Tra le principali sfide della digitalizzazione che le aziende devono oggi affrontare c’è quella di creare una cultura cyber-aware, una sensibilità e una consapevolezza diffusa nell’organizzazione su quelle che sono le possibili conseguenze di un attacco di cybersecurity. Abbiamo affrontato il tema di come strutturare un programma efficace di Security Awareness con Alessio Setaro, Cyber Security Leader presso Leroy Merlin Italia.
TIG. Cosa serve per far crescere e consolidare una cultura di Security Awareness in azienda?
Alessio Setaro. Bisogna lavorare con costanza e con continuità, perché l’awareness è un’onda lunga i cui risultati si vedono nel lungo periodo. Dal momento in cui inizi a lavorare con costanza su tematiche di awareness, i primi risultati sostanziali arrivano dopo i 12/18 mesi. La conoscenza e la capacità delle persone di rispondere in modo appropriato a una minaccia cyber è un parametro intangibile, difficile da misurare a meno di esercitazioni pratiche e periodiche (che dovrebbero essere anche esse parte della strategia di awareness).
Quello che è certo è che le attività di formazione vanno fatte nel modo corretto e con diverse forme e livelli di linguaggio in modo da essere percepite correttamente da tutta la platea verso cui sono indirizzate le campagne. Occorre inoltre utilizzare una semantica utilizzata nel linguaggio aziendale in modo che l’attenzione degli utenti venga attivata nel modo corretto. Realizzare i corsi richiede poi un mix di competenze, oltre a quelle sul dominio specifico della cybersecurity, anche su aspetti di divulgazione, comunicazione e aspetti psicologici legati alla modalità di apprendimento ed ai “trigger” necessari per sfruttarla al meglio.
TIG. Come realizzare contenuti formativi efficaci?
Alessio Setaro. Per far apprendere una nozione, bisogna essere in grado di attivare punti di attenzione peculiari per ogni fascia della popolazione aziendale che si vuole raggiungere. Noi abbiamo verificato che con alcune modalità nuove di training (basate su giochi, quiz, momenti interattivi, ecc.) arrivano più feedback e aumenta il livello di attenzione sulle minacce reali, con un riscontro diretto sulle segnalazioni aperte dagli utenti nei confronti dell’IT e dei team di cybersecurity.
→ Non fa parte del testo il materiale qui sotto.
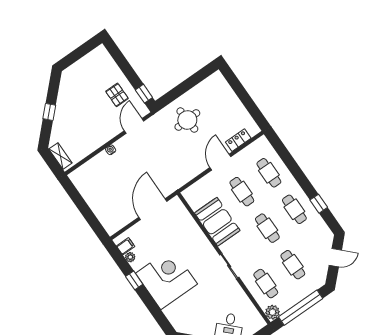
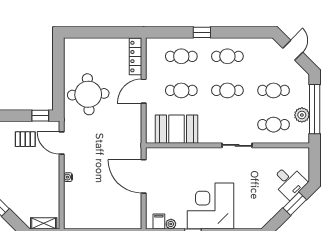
round table: (187, 120) -> (88, 94), width x1.36, depth x1.36
locker: (238, 140) -> (135, 57), width x1.53
door: (220, 162) -> (144, 91), hinge flipped
window: (319, 204) -> (202, 32), moved
booth: (217, 222) -> (177, 129), moved
plant: (273, 312) -> (302, 115), moved

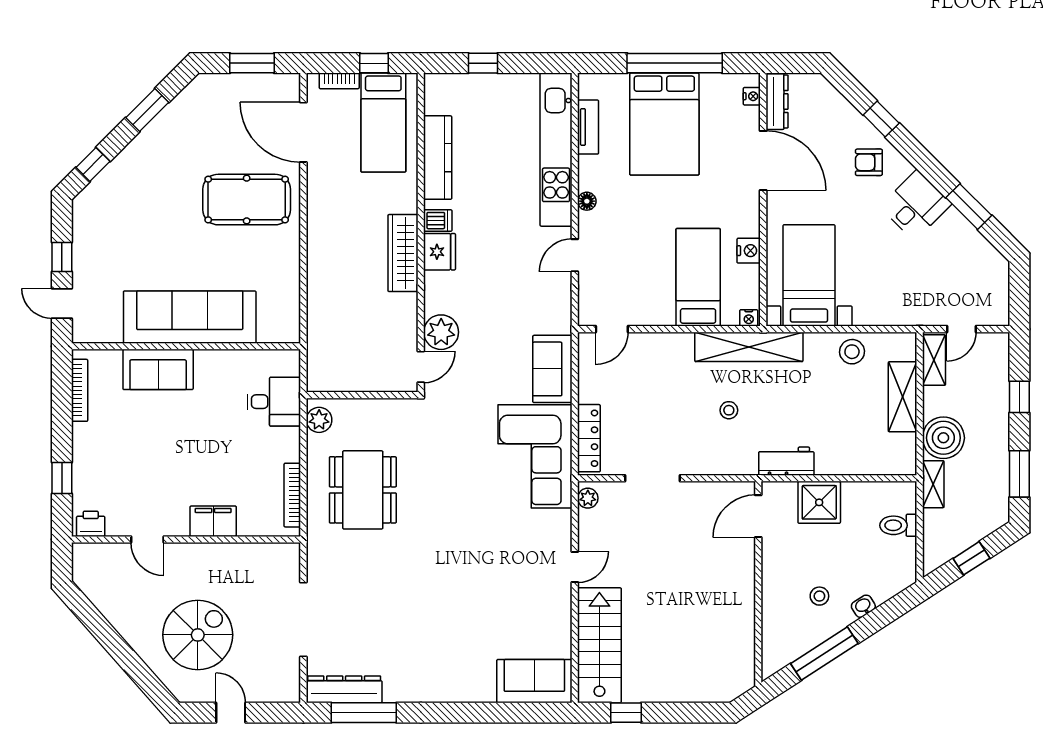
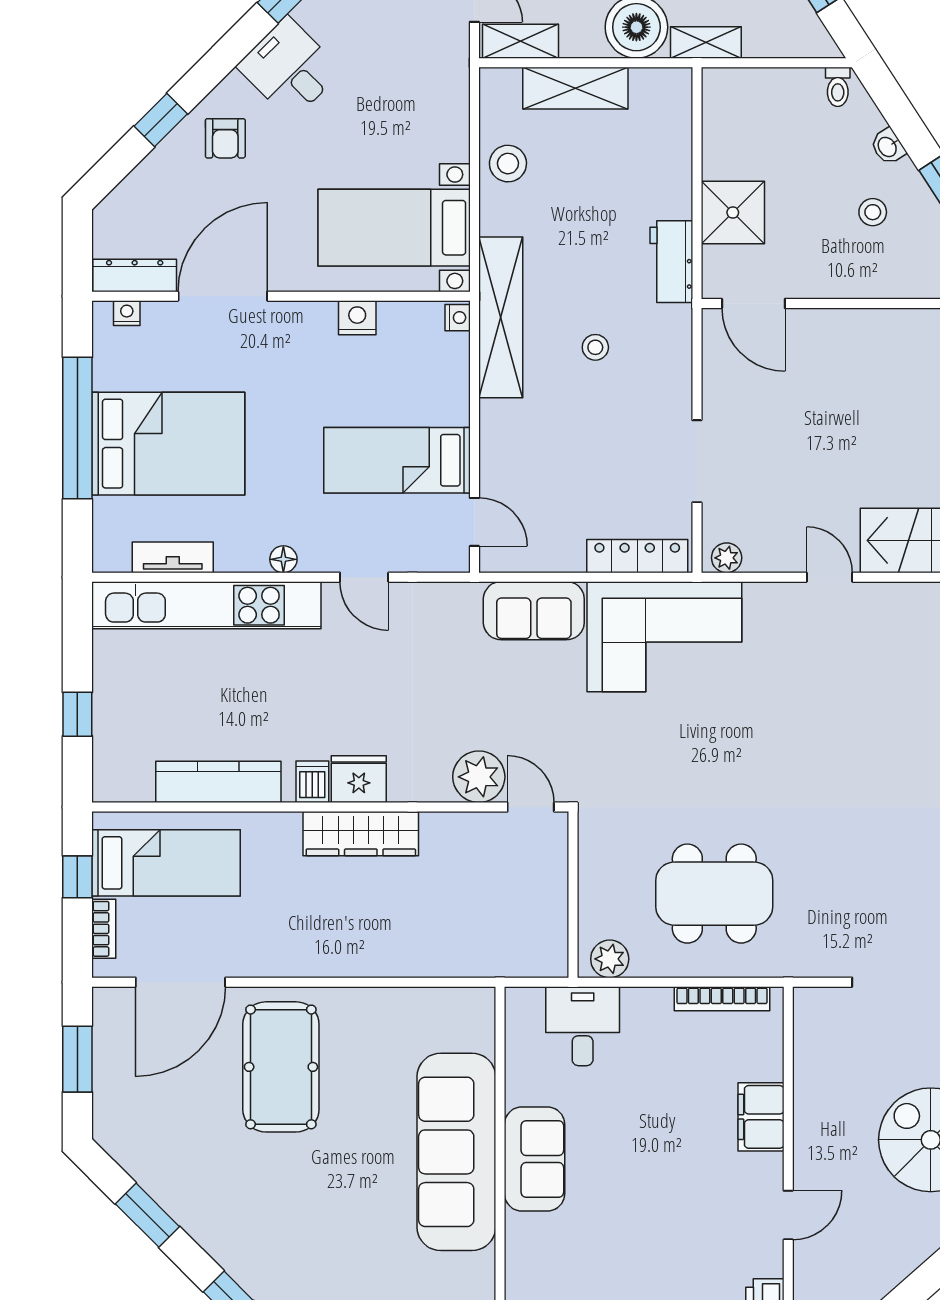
bed: (698, 277) -> (397, 460), moved
sofa: (158, 369) -> (535, 1159), moved
toilet: (898, 525) -> (838, 87), moved, width x0.73, depth x0.72

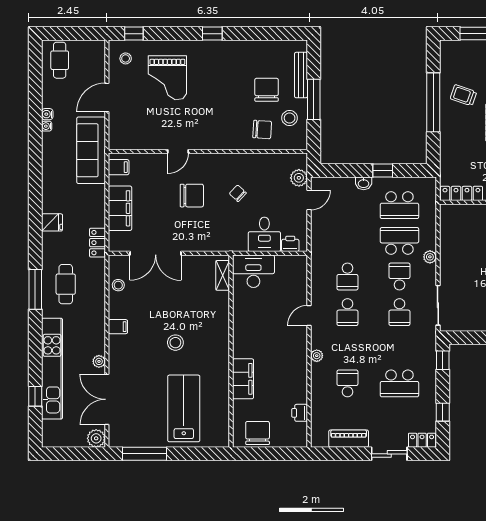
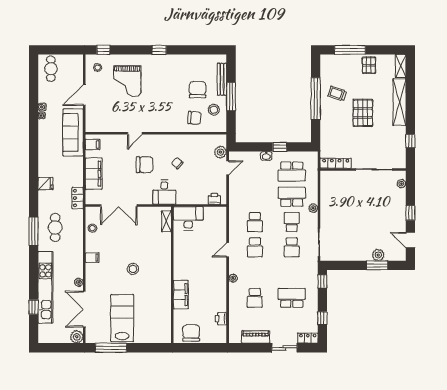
desk: (264, 234) -> (164, 192), moved
school desk: (347, 383) -> (255, 298), turned 180
school desk: (399, 383) -> (292, 298), turned 180
lab bench: (184, 408) -> (122, 318), moved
Nel nostro caso, ogni pillola formativa ha una durata non superiore ai 4 minuti ed inizia sempre con uno scenario che, sotto forma di cartone animato, riporta una situazione di negozio con elementi specifici (divisa, logo, storytelling) che inducono l’utente a riconoscersi nei personaggi della storia. Partendo quindi da un caso molto vicino alla realtà (“si è lasciato il POS abbandonato, si è aperto una mail di phishing”) viene in seguito analizzata la situazione e sono indicati i rischi e i correttivi da mettere in atto per respingere determinate tipologie di minacce.
TIG. Come verificare che le persone siano state correttamente informate e addestrate a rispondere ai rischi cyber?
Alessio Setaro. Anche i test sui livelli raggiunti per l’apprendimento devono essere continuativi. Fondamentali sono le esercitazioni di Ethical Phishing unite a giornate divulgative e formative fatte direttamente negli store, a contatto con i colleghi e con le situazioni e le eventuali difficoltà operative che quotidianamente vivono.
Periodicamente (circa ogni 18 mesi) viene poi effettuata una survey su tutta la popolazione aziendale per verificare quanto è cambiata la sensibilità rispetto alle tematiche su cui si è fatta la formazione. Andando infine a verificare sul campo la presenza di eventuali situazioni di rischio e l’effettiva possibilità di sfruttamento (tramite red team specifici o semplici controlli interni) si riesce a fare un bilancio su quello che ha funzionato e va consolidato e sui punti deboli ancora presenti che vanno ripresi magari in forme e linguaggi diversi.
TIG. Una tua raccomandazione finale?
Alessio Setaro. Bisogna sicuramente fare alleanze e sinergie con le divisioni aziendali che si occupano di HR e sviluppo competenze, in modo da avere dei canali già rodati per veicolare informazioni e messaggi. Vanno ascoltati gli utenti finali per capire il loro feeling e per rimuovere eventuali punti irritanti rispetto alle modalità utilizzate per formarli, in modo che tutto sia visto come un gioco di squadra e non come un’imposizione fine a sé stessa. Infine, il punto più è dare il buon esempio. Se ho comportamenti scorretti (ad esempio, un help desk che chiede la password agli utenti) rischio di vanificare tutti gli investimenti. La divisione IT deve essere compatta, perché basta poco per bruciare un anno di lavoro: l’integrità dei comportamenti nell’organizzazione è necessaria per raggiungere uno standing elevato.